▸ **DATASET RECORDS**:
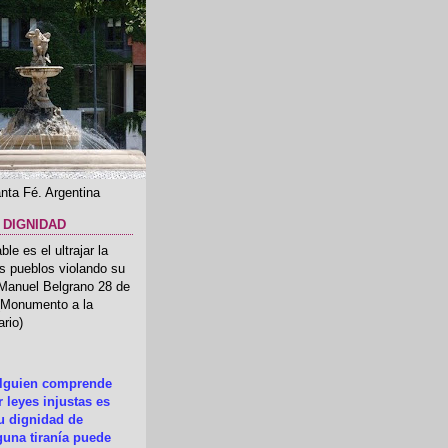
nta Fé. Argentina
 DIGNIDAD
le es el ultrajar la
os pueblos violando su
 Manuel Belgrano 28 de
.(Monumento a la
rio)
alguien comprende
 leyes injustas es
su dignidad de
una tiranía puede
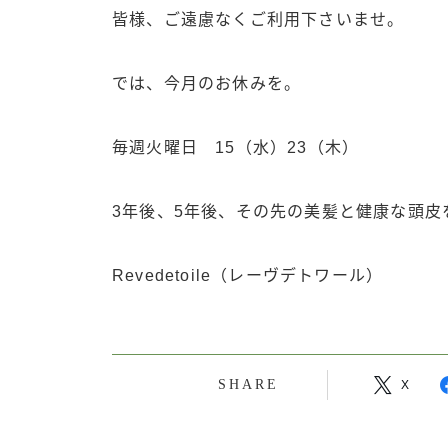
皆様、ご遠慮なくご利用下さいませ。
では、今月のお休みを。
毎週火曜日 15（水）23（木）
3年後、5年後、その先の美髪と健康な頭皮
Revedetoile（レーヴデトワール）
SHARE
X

--

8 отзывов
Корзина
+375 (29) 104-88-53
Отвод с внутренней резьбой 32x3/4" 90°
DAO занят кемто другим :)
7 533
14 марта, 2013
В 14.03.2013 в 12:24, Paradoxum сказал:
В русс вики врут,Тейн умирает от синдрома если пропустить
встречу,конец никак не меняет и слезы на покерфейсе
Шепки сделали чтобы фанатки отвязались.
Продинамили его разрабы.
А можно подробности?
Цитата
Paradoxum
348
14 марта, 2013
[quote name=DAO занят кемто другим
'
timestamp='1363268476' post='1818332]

▸ **YOUR INSTRUCTIONS**: Given the records above, restate word for word only the lines starting at the one with "Отвод с внутренней" and ending at the one with "timestamp='1363268476' post='1818332]".

▸ **SOLUTION BELOW**:
Отвод с внутренней резьбой 32x3/4" 90°
DAO занят кемто другим :)
7 533
14 марта, 2013
В 14.03.2013 в 12:24, Paradoxum сказал:
В русс вики врут,Тейн умирает от синдрома если пропустить
встречу,конец никак не меняет и слезы на покерфейсе
Шепки сделали чтобы фанатки отвязались.
Продинамили его разрабы.
А можно подробности?
Цитата
Paradoxum
348
14 марта, 2013
[quote name=DAO занят кемто другим
'
timestamp='1363268476' post='1818332]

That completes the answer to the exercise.